The final two, putting this slow-burning feature out of its misery...
4 Harry Cleaver - Reading Capital Politically
I´m one of those people who always takes a mountain of books with him every time I travel anywhere, a sub-conscious acknowledgment of how lazy I am whenever nobody expects me to work for a living (a friend recently described my trip to visit them as me having ´experienced the internet of Australia´). One time I was in Vienna, staying with a friend (as a man of limited means, but cosmopolitan acquaintances this is how I take holidays ...), and he was flicking through my books. This man, being one of the most educated men that I know, idly passed comment on each volume, until he came to this diminutive little book.
"Is there another way of reading Capital other than politically?" He asked me, and I mumbled something unintelligent about reading it philosophically, economically, sociologically etc etc. But I didn´t get across Cleaver´s actual meaning of the title which he expresses as follows:
I intend to return to what I believe was Marx's original purpose: he wrote Capital to put a weapon in the hands of workers.Simply that the purpose of it (and I think every political book) should be to accumulate knowledge for the social war that we´re in the middle of. A simple, powerful sentiment, which Cleaver illustrates by applying aspects of the book to the world he lived, with its contemporary struggles and the world we actually lived in.

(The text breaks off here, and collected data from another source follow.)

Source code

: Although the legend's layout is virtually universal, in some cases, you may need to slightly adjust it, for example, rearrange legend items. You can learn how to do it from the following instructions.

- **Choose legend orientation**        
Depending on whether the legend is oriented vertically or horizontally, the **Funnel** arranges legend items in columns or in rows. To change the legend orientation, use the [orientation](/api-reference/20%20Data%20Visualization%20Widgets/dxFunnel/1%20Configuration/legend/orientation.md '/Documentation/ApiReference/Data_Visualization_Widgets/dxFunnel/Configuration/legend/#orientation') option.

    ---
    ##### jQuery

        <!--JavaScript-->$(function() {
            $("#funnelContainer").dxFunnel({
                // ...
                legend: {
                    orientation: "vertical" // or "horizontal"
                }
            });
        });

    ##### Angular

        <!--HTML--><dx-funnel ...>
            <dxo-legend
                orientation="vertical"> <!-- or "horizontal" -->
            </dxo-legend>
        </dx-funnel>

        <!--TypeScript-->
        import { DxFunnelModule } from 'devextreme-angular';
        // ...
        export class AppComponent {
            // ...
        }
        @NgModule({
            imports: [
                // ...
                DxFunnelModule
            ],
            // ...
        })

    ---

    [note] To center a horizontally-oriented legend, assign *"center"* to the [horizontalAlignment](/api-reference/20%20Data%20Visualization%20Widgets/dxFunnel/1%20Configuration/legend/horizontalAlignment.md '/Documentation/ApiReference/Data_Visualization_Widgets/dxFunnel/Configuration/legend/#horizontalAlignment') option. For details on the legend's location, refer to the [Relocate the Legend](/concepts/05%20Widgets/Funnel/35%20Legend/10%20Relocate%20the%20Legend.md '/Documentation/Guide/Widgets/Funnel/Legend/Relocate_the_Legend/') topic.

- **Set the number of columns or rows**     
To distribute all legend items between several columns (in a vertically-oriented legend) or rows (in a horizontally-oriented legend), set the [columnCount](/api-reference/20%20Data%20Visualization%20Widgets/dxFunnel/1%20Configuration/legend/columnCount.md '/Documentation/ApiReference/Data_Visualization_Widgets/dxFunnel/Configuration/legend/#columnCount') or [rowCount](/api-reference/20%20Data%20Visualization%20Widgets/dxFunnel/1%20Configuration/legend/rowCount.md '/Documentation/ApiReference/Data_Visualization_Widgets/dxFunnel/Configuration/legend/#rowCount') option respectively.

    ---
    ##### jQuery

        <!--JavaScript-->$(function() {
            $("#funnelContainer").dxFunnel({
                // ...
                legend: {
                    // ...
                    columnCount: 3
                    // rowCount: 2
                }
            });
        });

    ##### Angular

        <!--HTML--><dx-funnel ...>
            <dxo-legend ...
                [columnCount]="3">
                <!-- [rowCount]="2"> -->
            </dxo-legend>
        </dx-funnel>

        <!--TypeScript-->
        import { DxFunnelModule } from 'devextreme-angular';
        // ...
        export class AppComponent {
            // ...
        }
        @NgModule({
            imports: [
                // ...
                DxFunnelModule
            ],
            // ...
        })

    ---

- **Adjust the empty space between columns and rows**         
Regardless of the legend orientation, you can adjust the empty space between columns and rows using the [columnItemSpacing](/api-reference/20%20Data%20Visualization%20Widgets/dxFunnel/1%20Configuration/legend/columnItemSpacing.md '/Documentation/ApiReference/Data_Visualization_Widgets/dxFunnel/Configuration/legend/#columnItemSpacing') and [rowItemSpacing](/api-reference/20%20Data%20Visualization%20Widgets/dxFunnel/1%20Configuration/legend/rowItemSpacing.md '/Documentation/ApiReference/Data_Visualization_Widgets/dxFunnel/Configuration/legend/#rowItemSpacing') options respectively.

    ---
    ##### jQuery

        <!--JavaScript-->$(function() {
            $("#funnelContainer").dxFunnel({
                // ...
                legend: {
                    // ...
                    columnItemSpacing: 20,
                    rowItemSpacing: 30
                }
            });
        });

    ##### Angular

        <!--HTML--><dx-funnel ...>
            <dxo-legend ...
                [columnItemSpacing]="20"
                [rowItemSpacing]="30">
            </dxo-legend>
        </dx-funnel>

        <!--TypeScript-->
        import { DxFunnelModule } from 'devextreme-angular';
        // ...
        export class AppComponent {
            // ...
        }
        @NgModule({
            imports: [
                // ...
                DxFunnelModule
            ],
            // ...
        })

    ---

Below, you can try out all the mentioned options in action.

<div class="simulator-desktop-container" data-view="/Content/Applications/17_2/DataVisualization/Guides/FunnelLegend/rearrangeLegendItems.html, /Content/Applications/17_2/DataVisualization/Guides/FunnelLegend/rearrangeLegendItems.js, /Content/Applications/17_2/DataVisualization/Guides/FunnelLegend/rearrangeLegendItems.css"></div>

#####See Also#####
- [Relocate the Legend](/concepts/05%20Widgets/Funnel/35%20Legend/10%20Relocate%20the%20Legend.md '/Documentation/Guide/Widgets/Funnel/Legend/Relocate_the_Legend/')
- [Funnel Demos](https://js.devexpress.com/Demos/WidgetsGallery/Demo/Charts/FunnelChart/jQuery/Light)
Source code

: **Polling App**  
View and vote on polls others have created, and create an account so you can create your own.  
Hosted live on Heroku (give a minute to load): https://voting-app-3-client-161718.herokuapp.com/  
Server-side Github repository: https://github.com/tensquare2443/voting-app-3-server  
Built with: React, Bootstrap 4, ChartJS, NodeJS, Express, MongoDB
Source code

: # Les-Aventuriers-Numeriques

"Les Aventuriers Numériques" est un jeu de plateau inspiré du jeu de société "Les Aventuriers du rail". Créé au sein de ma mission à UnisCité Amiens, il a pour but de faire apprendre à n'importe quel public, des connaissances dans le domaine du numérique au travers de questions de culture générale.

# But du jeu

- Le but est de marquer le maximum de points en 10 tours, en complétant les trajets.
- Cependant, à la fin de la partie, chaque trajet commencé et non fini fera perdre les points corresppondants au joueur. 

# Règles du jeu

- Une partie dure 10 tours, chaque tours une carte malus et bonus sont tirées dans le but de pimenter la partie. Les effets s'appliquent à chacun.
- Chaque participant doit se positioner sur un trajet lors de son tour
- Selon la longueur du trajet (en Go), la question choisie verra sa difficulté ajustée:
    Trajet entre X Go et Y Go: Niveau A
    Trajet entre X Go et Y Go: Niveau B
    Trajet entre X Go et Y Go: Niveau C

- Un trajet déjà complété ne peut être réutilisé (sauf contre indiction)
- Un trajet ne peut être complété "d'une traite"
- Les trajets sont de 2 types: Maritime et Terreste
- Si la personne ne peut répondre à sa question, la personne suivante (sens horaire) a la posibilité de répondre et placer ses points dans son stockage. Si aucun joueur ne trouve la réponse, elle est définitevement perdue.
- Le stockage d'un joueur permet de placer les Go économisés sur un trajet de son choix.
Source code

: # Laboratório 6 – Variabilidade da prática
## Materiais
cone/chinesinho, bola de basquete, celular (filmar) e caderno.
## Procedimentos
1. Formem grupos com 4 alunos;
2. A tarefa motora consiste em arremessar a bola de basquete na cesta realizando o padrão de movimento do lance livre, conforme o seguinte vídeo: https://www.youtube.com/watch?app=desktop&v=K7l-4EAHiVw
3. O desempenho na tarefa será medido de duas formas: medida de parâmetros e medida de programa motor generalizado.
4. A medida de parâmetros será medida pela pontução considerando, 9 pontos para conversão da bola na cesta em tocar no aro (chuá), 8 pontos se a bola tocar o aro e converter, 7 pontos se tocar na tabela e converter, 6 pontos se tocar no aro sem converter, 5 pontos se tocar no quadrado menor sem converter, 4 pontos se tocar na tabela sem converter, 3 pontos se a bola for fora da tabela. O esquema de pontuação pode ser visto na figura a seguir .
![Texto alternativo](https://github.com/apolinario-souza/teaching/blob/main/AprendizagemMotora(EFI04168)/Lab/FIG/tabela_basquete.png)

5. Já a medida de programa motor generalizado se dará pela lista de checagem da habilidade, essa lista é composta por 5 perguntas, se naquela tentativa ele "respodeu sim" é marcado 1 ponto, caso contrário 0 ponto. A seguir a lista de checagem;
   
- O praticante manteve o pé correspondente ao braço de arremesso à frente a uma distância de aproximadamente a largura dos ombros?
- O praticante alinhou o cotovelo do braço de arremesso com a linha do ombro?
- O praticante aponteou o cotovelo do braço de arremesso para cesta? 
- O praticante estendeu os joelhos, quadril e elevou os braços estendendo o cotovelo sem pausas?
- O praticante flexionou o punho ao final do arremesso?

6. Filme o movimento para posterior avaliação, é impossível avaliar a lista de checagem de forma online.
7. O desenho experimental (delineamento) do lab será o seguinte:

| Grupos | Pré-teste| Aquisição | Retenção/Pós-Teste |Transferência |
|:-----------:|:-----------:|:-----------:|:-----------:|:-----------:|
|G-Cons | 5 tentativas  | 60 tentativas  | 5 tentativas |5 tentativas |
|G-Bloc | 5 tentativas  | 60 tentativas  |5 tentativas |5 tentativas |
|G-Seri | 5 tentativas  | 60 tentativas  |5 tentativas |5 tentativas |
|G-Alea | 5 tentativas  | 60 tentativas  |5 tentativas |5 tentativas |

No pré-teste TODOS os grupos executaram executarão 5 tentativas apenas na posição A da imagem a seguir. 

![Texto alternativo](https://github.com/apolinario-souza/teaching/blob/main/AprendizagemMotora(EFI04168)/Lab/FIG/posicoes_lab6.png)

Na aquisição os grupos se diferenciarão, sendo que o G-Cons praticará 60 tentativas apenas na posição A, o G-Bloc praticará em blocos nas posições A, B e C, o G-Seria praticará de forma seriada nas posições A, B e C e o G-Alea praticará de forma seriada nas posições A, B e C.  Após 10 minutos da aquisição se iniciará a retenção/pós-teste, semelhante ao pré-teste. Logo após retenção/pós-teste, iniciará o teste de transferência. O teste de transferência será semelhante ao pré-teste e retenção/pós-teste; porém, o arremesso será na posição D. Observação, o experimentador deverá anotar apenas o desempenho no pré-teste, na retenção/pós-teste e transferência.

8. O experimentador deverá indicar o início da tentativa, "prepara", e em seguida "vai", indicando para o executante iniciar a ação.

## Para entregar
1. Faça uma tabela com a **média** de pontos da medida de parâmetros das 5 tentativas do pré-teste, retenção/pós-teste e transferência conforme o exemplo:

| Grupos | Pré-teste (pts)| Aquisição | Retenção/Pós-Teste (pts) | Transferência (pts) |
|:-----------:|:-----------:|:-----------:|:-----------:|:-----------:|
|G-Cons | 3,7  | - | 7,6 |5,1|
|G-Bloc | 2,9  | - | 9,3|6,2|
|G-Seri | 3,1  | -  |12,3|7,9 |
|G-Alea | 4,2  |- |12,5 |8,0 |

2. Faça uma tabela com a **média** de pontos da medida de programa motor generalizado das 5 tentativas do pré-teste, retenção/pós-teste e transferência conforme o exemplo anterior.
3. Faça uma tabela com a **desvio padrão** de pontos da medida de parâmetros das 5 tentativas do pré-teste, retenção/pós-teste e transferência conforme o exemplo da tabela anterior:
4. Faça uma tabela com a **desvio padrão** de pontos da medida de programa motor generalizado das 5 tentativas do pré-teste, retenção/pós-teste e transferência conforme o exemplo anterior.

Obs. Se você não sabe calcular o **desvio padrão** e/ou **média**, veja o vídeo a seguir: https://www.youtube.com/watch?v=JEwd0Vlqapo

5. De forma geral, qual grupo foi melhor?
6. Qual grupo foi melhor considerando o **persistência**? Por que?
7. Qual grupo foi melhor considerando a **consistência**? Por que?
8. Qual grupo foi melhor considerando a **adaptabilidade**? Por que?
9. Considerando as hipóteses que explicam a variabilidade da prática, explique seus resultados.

It´s much more effective than trying to shoe-horn the world into the prescription of political activists who have long since being dragged off the stage, icepick lodged in cranium. There´s the perceptive application of the theory to the changing face of capitalism in the last 40-50 years, and the effective explanation of how capitalism is forced to transform itself in the face of what we (the working class) do to it (if nothing else I think it inspired the best contemporary book on this topic Beverley Silver´s Forces of Labor). More than that, it´s one of the best practical guides to the bearded one´s work that you´re likely to find. It´s also small enough to fit in your pocket or to read online if you have the time.
5 Jose Peirats - Anarchists in the Spanish Revolution
There´s a possibility that you will see the title of this section and sigh, as another anarchist flags up the profound effect of the Spanish Civil War on his political outlook. Fear not, I´m going to take a slightly controversial line. Obsessing about the Spanish Civil War can be damaging to your political health. In fact, dwelling on that past is possibly the most debilitating aspect of most anarchist groups.
Once you get bogged down on what things worked in the past, how they were organised in the past and what that means for our ideology, you´re finished. You´re a glorified historical recreation society busily trying to promote nostalgia for a revolution that happened over seventy years ago. Yes, if you´re anything like me you´ve a fondness for crying at the end of Land and Freedom, and if you lived in Spain you´ll be trying to convince your friends they want to go and see La Mujer del Anarquista at the weekend.
But modern life is not the same as semi-rural, church-dominated 1930s Spain, we aren´t re-creating the struggles of way back when, we´re existing in a modern world. In every era workers came up with innovative ways of defending themselves under capitalism and even pushing those societies toward revolution. What they came up with suited where and when they lived. Later on new generations invented new structures and organisations that suited what they wanted and how they might set about getting it. But soviets and factory councils weren´t the same as syndicates and collectives, nor were they the same as what developed in any of the revolutionary moments after that. Every time we invent something new, be it in the Hungarian Revolution or May ´68. It doesn´t come off the pamphlet in some anarchist or communist pocket, it comes out of everyday life and experience.
So what did I get out of Jose Peirats´ shorter book (there´s a 3 volume one too!)? Peirats was a member of the CNT all of his life, a historian and educator too. His book isn´t a whitewash, nor is it a hagiography of martyrs. It´s an explanation and a criticism of how he sees that the revolution went wrong. He was a convinced anarchist all his life and he was honest enough to criticise the conduct of his own organisation. It was great when I read this to understand why we don´t make examples out of history, we learn lessons and think about what happens and what´s happening now. We try not to wallow in nostalgia and assess honestly the shortcomings of our own history.
Most of all we understand that everything in history is compromised, not just by the dominant classes but by ourselves and the fact the reality is dirty and is far from Utopian. As I explained to a friend recently, I´m not a Utopian, I´m someone who wants things to better and thinks he has some insight into why they are how they are. I shouldn´t have to judge myself against the criteria of any imaginary world but on the quality and utility of my ideas in real life and in contrast to the ideals of others.